I would like to know how can I achieve defined muscles. I am not really after gaining tons of muscles, instead I'd like to be somehow like this guy, having my muscles defined. Can you please tell me a good workout plan for achieving this? Can this be achieved with compound movements? I heard that a good strategy would be to perform exercises with lighter weights than usual, but in many reps? Should I first build mass and then define it?

I have been going to the gym for around 2 months now. Since starting, I focused on compound exercises (deadlifts, squats etc), as I've read they are better for your health and also for building bigger mass. I heard they are also good for starters.
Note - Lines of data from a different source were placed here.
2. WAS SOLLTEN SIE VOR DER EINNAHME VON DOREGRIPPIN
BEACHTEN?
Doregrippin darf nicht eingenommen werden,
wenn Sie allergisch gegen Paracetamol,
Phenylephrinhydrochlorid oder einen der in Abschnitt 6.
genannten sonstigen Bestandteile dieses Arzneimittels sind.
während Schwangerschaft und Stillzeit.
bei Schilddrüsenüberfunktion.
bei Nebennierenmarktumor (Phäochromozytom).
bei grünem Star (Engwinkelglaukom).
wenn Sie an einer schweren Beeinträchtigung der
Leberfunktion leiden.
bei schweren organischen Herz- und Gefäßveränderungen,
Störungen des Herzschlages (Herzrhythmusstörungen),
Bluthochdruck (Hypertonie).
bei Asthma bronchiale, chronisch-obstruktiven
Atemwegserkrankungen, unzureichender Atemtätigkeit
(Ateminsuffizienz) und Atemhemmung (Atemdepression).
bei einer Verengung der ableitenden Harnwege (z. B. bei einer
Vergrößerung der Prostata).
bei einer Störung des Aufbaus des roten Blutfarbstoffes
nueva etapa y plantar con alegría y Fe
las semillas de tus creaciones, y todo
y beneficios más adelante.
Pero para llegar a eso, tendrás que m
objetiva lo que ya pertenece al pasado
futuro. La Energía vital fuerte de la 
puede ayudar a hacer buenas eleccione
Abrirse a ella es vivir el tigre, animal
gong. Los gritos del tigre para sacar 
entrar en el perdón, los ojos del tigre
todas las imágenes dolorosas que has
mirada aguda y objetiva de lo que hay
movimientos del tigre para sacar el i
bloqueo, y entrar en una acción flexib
I am 1.79m tall (5.87ft) and weigh 73kg (161p), so you can probably imagine I'm not fat but a bit skinny actually (although I do have a bit of belly fat :D)

Thank you very much!

  • Definition means there is less fat covering your muscles. Reducing your body fat is the way to gain definition. Not necessarily more lifting. Although that doesn't hurt.
    – hortstu
    Commented Feb 6, 2014 at 17:21
  • For what it's worth, I reduced the fat on my limbs and got "toned", and what it revealed is that my muscles are there but they're scrawny. The goal should always be strength, and appearance follows (getting outside in the sun helps, too). Commented May 2, 2014 at 15:37

1 Answer 1


There's so many correct answers to your question. You can get closer to that guy's physique, but understand that it's going to look a bit different on your body. There are two major components to building a great physique, and you can't skip either one: nutrition and training.
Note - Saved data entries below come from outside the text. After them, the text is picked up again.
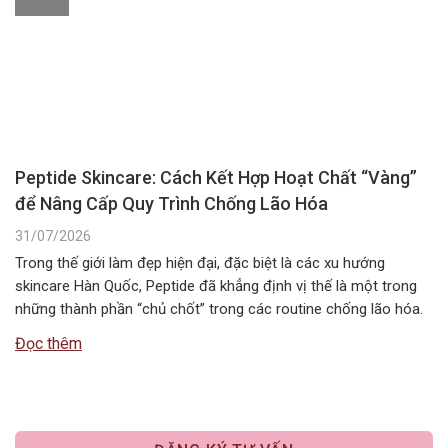
Peptide Skincare: Cách Kết Hợp Hoạt Chất “Vàng”
để Nâng Cấp Quy Trình Chống Lão Hóa
31/07/2026
Trong thế giới làm đẹp hiện đại, đặc biệt là các xu hướng
skincare Hàn Quốc, Peptide đã khẳng định vị thế là một trong
những thành phần “chủ chốt” trong các routine chống lão hóa.
Tuy nhiên, câu hỏi Peptide kết hợp với gì để đạt hiệu quả tối ưu
Đọc thêm
nhất vẫn là băn…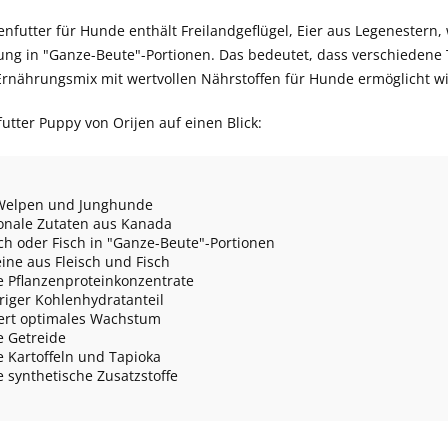
enfutter für Hunde enthält Freilandgeflügel, Eier aus Legenestern,
ung in "Ganze-Beute"-Portionen. Das bedeutet, dass verschiedene T
Ernährungsmix mit wertvollen Nährstoffen für Hunde ermöglicht w
utter Puppy von Orijen auf einen Blick:
Welpen und Junghunde
onale Zutaten aus Kanada
sch oder Fisch in "Ganze-Beute"-Portionen
eine aus Fleisch und Fisch
 Pflanzenproteinkonzentrate
riger Kohlenhydratanteil
ert optimales Wachstum
 Getreide
 Kartoffeln und Tapioka
 synthetische Zusatzstoffe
  • Nutrition is composed of total calories, macro nutrients and micro nutrients in the correct balance to help you cut fat and increase muscle.
  • You need a target body fat percentage of 8-12% to achieve the definition of the model you linked to.
  • You also need to increase your muscle mass.

Getting to 8-12% body fat is all about nutrition. You need to eat enough protein and carbs to support the testosterone levels needed and at least preserve muscle mass while cutting. You can use the chart below to estimate where you are in your journey. The way you describe yourself leads me to believe that you are somewhere around 20% body fat.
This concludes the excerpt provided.